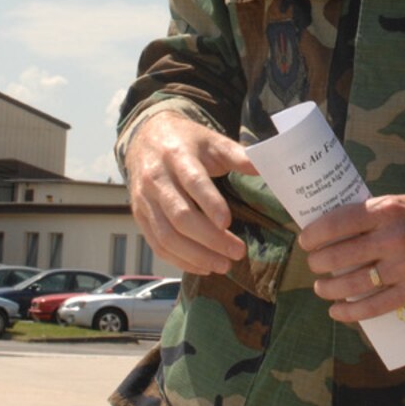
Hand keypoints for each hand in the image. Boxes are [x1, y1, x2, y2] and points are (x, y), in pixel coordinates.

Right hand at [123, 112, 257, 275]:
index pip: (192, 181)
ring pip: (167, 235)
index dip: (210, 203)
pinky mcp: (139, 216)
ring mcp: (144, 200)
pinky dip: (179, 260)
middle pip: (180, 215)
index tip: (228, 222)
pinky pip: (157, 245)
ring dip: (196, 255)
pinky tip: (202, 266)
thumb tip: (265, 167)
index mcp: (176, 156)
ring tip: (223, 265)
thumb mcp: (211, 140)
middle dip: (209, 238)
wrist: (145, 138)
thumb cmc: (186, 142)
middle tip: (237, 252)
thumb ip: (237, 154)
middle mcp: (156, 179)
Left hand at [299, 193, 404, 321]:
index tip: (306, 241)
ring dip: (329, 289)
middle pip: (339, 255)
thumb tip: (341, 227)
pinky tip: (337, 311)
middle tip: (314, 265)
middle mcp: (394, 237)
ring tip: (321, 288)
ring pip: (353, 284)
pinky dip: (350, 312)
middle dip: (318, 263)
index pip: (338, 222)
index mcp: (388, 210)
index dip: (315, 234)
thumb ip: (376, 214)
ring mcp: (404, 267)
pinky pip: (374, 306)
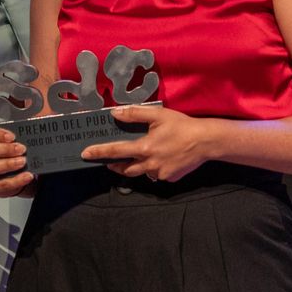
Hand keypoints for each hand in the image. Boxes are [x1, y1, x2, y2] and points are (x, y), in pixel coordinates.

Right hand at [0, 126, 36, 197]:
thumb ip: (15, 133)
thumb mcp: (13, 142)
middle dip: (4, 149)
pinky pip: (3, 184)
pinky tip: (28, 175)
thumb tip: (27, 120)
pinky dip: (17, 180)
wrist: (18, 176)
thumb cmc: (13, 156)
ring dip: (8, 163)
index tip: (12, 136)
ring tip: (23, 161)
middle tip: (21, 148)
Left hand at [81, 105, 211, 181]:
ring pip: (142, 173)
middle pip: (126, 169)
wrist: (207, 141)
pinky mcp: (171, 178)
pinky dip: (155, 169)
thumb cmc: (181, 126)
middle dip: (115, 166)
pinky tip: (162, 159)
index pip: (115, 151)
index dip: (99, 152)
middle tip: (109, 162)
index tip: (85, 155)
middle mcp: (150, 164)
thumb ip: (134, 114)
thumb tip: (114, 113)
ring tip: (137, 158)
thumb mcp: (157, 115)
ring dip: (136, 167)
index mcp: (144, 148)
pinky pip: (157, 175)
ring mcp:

---+---

## WHAT THE TASK REQUIRES
Copy nothing but the lines above from the one with "ring tip: (321, 288)" to the one with "pinky pip: (3, 184)", inclusive, word for word. Leave every picture out.

## EXPECTED ANSWER
ring tip: (321, 288)
ring pip: (353, 284)
pinky dip: (350, 312)
middle dip: (318, 263)
index pip: (338, 222)
index mcp: (388, 210)
index dip: (315, 234)
thumb ip: (376, 214)
ring mcp: (404, 267)
pinky pip: (374, 306)
Hand keypoints for each hand in the image. Boxes are [x1, y1, x2, y2] and points are (x, y), in pixel coordinates.

Right hand at [0, 126, 36, 197]:
thumb ip: (15, 133)
thumb mcp: (13, 142)
middle dip: (4, 149)
pinky pip: (3, 184)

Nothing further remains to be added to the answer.